Di balik kemelut geopolitik dan legitimasi perang, ironi tragis tercipta: dunia memosisikan bayi-bayi tak berdosa sebagai korban dari narasi yang tak pernah mereka ucapkan. 


Tulisan ini mengupas bagaimana kejahatan sistemik dilakukan melalui infrastruktur, bagaimana tubuh-tubuh kecil menjadi sandera, dan bagaimana satire mampu mengungkap kebusukan moral global.



Ketika Inkubator Jadi Kuburan


Dalam situasi normal, inkubator adalah simbol kehidupan.

Tapi di Gaza 2025, ketika bahan bakar habis dan listrik padam, inkubator berubah fungsi: dari ruang harapan menjadi tempat kematian yang diam.


Israel memblokade akses energi atas dalih keamanan nasional. Dunia menekan, tetapi tidak bertindak.


Dan ketika lebih dari 100 bayi prematur menghadapi risiko kematian, kita harus bertanya: Apakah perang bisa dibenarkan ketika yang dibunuh bahkan belum sempat memilih hidup? 



Politik Blokade sebagai Alat Genosida Struktural


Blokade bukan sekadar strategi militer. Ia adalah:

Mekanisme strangulasi sipil,

Senjata sunyi yang mematikan lebih banyak dari peluru,

Cara licik untuk “membunuh tanpa terlihat membunuh.”


Ketika rumah sakit kehabisan solar untuk generatornya, itu bukan kegagalan teknis. Itu keputusan politis.



Satire: Senjata Retoris dari Kekasaran yang Tak Terucap


Sarkasme seperti “Pasti bayi prematur itu anggota Hamas” adalah respons emosional terhadap absurditas moral.


Ia menyuarakan:

Kemunafikan media internasional,

Kebisuan lembaga multilateral,

Logika ‘siapa musuh siapa teman’ yang meniadakan nilai hidup manusia.

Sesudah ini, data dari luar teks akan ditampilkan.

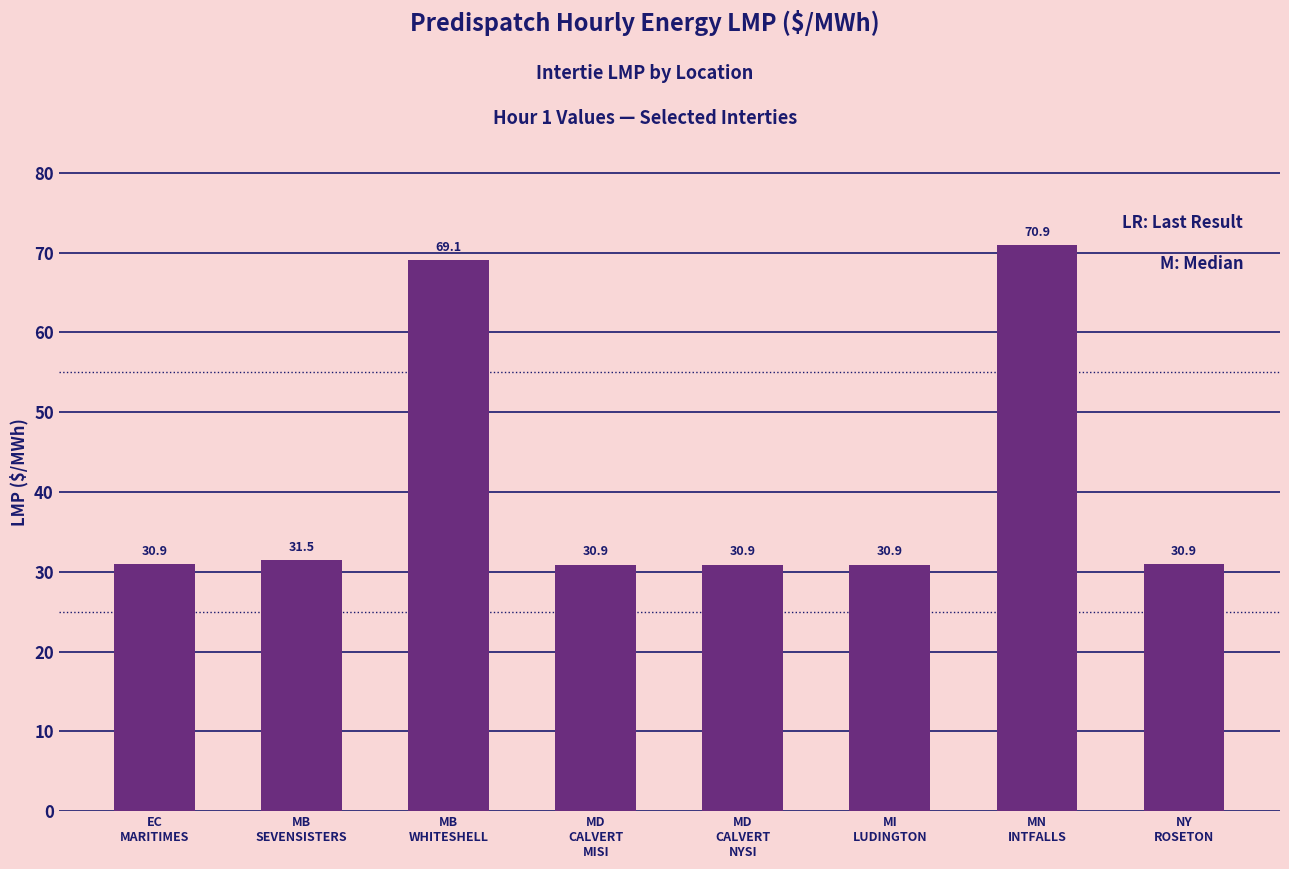

Reading left to right, extract all data points from this chart.

30.9	31.5	69.1	30.9	30.9	30.9	70.9	30.9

Satire bukan penolakan empati. Ia adalah ekspresi frustasi terdalam terhadap dunia yang terus gagal bersikap adil.



Etika yang Dihilangkan: Siapa yang Bertanggung Jawab atas Kematian Bayi?


Apakah Hamas? Apakah Israel? Apakah PBB?

Ataukah kita semua—yang terlalu nyaman menonton dari layar kaca?


Ketika bayi prematur mati karena pompa oksigen berhenti, itu bukan hanya tragedi Gaza. Itu kegagalan kita sebagai spesies.



Konklusi: Satu Inkubator, Seribu Tanda Tanya Moral


Satu inkubator yang mati karena listrik padam bisa lebih nyaring daripada seribu ledakan:

Karena ia mengguncang nilai manusia, bukan sekadar tubuh manusia.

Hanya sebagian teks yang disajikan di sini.